ABOUT THIS TASK:
When you transcribe the entries, reproduce every character and exclude the images.

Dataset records
-*-*-
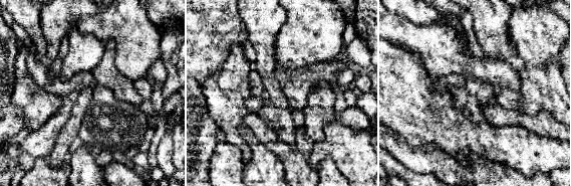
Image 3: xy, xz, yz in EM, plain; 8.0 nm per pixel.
open(em, planes, borders, same)
see the neighbours

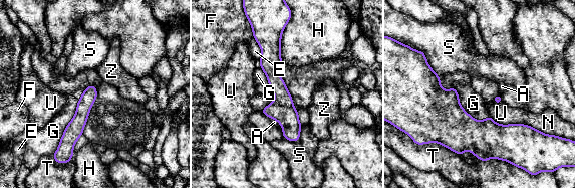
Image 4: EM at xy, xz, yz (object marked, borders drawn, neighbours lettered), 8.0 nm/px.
skip()
A, E, F, G, H, N, S, T, U and Z are other cells; none of them fits

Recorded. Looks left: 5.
open(3d, 4 µm, image 1, (18, 45))
branch stops here

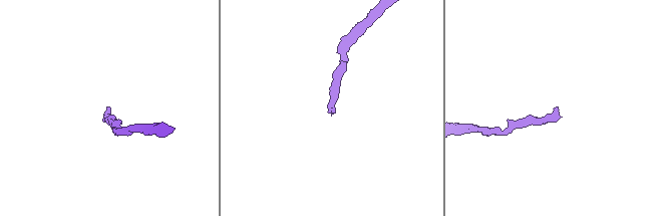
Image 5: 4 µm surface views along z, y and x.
open(em, xz, step 4, plain, image 5, (333, 109))
need the tissue

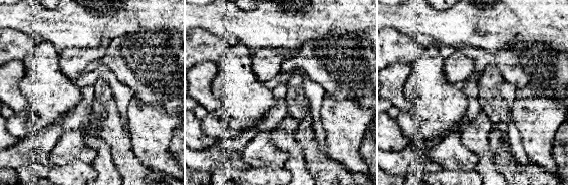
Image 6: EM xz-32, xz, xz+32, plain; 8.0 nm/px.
open(em, xz, step 4, borders, same)

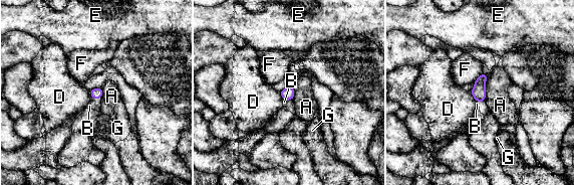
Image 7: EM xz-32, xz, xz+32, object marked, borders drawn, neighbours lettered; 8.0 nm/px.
add(image 7, (94, 104))
B is the same cell, A, D, E, F and G are other cells; passes into it along (97, 93), (95, 98), (94, 104) in image 7; the neuron continues

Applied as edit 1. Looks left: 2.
open(em, yz, step 4, tint, image 1, (274, 27))
long arm stops here

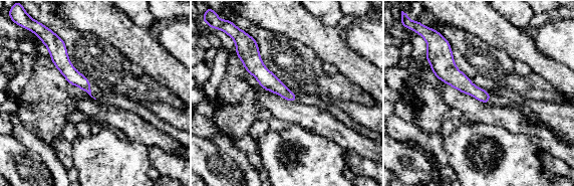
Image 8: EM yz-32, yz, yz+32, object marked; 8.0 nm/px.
open(em, planes, borders, same)
cut it another way

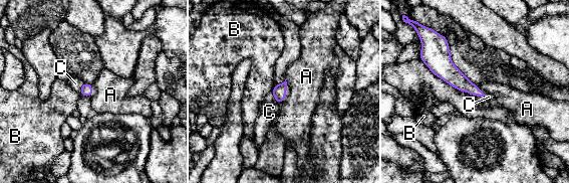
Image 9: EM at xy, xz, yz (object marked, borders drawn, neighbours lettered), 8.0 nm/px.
add(image 9, (269, 112))
C is the same cell, A and B are other cells; passes into it along (279, 90), (274, 98), (269, 112) in image 9; it goes on there

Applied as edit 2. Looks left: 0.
finish(add at image 7, add at image 9, rest unchecked)

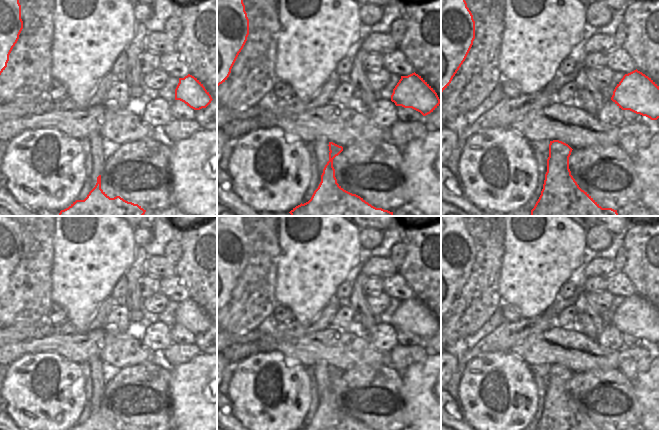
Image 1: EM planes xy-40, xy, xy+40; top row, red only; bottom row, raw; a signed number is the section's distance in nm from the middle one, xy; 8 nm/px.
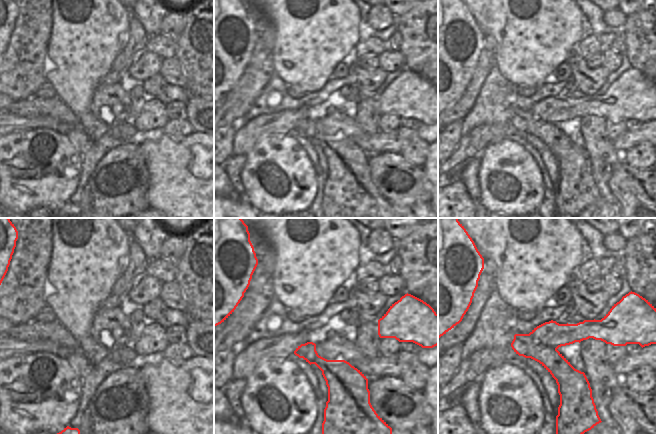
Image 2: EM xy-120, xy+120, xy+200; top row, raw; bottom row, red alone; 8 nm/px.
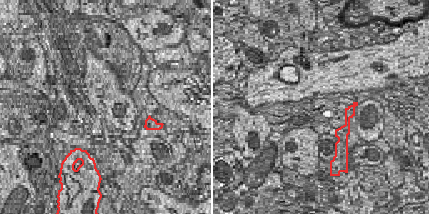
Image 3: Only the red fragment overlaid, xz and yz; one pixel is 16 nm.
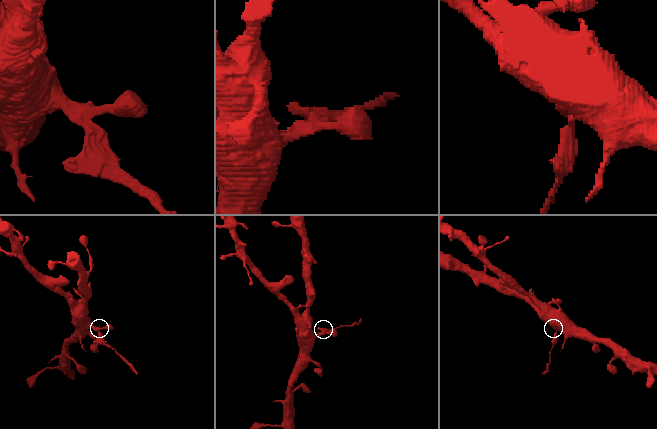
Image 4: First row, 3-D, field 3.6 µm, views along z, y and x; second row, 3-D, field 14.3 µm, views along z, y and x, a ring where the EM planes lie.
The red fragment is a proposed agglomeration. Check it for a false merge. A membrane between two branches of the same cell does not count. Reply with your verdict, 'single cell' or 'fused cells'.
fused cells

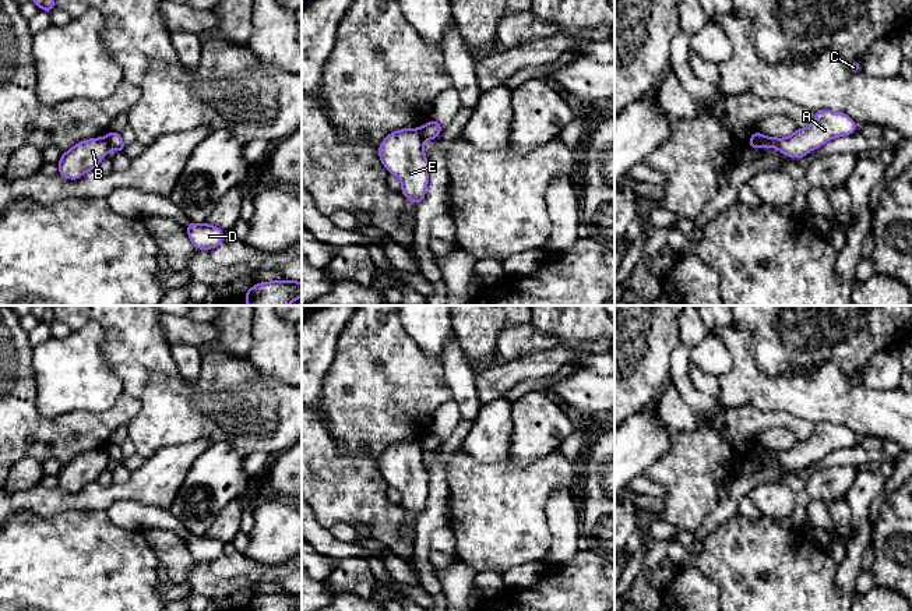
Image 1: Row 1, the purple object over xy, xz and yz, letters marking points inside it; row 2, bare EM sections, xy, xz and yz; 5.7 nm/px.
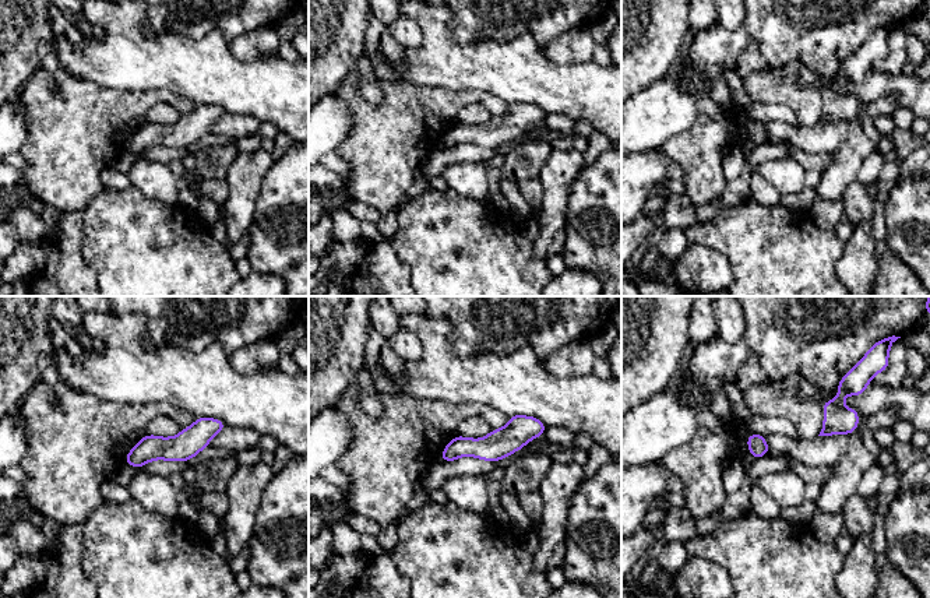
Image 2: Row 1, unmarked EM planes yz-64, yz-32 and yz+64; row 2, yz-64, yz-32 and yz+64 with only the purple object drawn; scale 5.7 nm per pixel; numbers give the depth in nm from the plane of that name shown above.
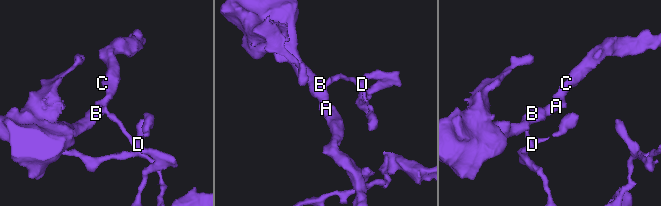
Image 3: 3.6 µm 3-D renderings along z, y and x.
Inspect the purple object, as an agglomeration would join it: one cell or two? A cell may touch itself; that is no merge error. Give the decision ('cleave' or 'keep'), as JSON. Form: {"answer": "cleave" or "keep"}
{"answer": "cleave"}

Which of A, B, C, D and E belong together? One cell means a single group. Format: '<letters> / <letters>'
A B C E / D

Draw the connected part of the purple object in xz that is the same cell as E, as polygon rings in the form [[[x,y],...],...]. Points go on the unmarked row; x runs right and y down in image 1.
[[[420,441],[392,444],[378,458],[378,469],[388,485],[401,492],[404,511],[419,518],[429,495],[429,473]]]

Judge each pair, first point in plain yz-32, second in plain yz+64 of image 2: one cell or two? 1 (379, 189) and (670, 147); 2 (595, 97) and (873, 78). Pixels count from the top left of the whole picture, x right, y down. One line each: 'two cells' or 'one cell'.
1: one cell
2: one cell

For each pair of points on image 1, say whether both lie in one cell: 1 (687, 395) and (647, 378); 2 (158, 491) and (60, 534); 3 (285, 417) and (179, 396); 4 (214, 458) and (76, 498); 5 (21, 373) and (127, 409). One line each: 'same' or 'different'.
1: different
2: different
3: same
4: different
5: same

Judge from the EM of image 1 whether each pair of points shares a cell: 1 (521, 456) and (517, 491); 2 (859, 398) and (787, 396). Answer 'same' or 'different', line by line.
1: different
2: same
-*-*-
RESPONSE:
Image 3: xy, xz, yz in EM, plain; 8.0 nm per pixel.
open(em, planes, borders, same)
see the neighbours

Image 4: EM at xy, xz, yz (object marked, borders drawn, neighbours lettered), 8.0 nm/px.
skip()
A, E, F, G, H, N, S, T, U and Z are other cells; none of them fits

Recorded. Looks left: 5.
open(3d, 4 µm, image 1, (18, 45))
branch stops here

Image 5: 4 µm surface views along z, y and x.
open(em, xz, step 4, plain, image 5, (333, 109))
need the tissue

Image 6: EM xz-32, xz, xz+32, plain; 8.0 nm/px.
open(em, xz, step 4, borders, same)

Image 7: EM xz-32, xz, xz+32, object marked, borders drawn, neighbours lettered; 8.0 nm/px.
add(image 7, (94, 104))
B is the same cell, A, D, E, F and G are other cells; passes into it along (97, 93), (95, 98), (94, 104) in image 7; the neuron continues

Applied as edit 1. Looks left: 2.
open(em, yz, step 4, tint, image 1, (274, 27))
long arm stops here

Image 8: EM yz-32, yz, yz+32, object marked; 8.0 nm/px.
open(em, planes, borders, same)
cut it another way

Image 9: EM at xy, xz, yz (object marked, borders drawn, neighbours lettered), 8.0 nm/px.
add(image 9, (269, 112))
C is the same cell, A and B are other cells; passes into it along (279, 90), (274, 98), (269, 112) in image 9; it goes on there

Applied as edit 2. Looks left: 0.
finish(add at image 7, add at image 9, rest unchecked)

Image 1: EM planes xy-40, xy, xy+40; top row, red only; bottom row, raw; a signed number is the section's distance in nm from the middle one, xy; 8 nm/px.
Image 2: EM xy-120, xy+120, xy+200; top row, raw; bottom row, red alone; 8 nm/px.
Image 3: Only the red fragment overlaid, xz and yz; one pixel is 16 nm.
Image 4: First row, 3-D, field 3.6 µm, views along z, y and x; second row, 3-D, field 14.3 µm, views along z, y and x, a ring where the EM planes lie.
The red fragment is a proposed agglomeration. Check it for a false merge. A membrane between two branches of the same cell does not count. Reply with your verdict, 'single cell' or 'fused cells'.
fused cells

Image 1: Row 1, the purple object over xy, xz and yz, letters marking points inside it; row 2, bare EM sections, xy, xz and yz; 5.7 nm/px.
Image 2: Row 1, unmarked EM planes yz-64, yz-32 and yz+64; row 2, yz-64, yz-32 and yz+64 with only the purple object drawn; scale 5.7 nm per pixel; numbers give the depth in nm from the plane of that name shown above.
Image 3: 3.6 µm 3-D renderings along z, y and x.
Inspect the purple object, as an agglomeration would join it: one cell or two? A cell may touch itself; that is no merge error. Give the decision ('cleave' or 'keep'), as JSON. Form: {"answer": "cleave" or "keep"}
{"answer": "cleave"}

Which of A, B, C, D and E belong together? One cell means a single group. Format: '<letters> / <letters>'
A B C E / D

Draw the connected part of the purple object in xz that is the same cell as E, as polygon rings in the form [[[x,y],...],...]. Points go on the unmarked row; x runs right and y down in image 1.
[[[420,441],[392,444],[378,458],[378,469],[388,485],[401,492],[404,511],[419,518],[429,495],[429,473]]]

Judge each pair, first point in plain yz-32, second in plain yz+64 of image 2: one cell or two? 1 (379, 189) and (670, 147); 2 (595, 97) and (873, 78). Pixels count from the top left of the whole picture, x right, y down. One line each: 'two cells' or 'one cell'.
1: one cell
2: one cell

For each pair of points on image 1, say whether both lie in one cell: 1 (687, 395) and (647, 378); 2 (158, 491) and (60, 534); 3 (285, 417) and (179, 396); 4 (214, 458) and (76, 498); 5 (21, 373) and (127, 409). One line each: 'same' or 'different'.
1: different
2: different
3: same
4: different
5: same

Judge from the EM of image 1 whether each pair of points shares a cell: 1 (521, 456) and (517, 491); 2 (859, 398) and (787, 396). Answer 'same' or 'different', line by line.
1: different
2: same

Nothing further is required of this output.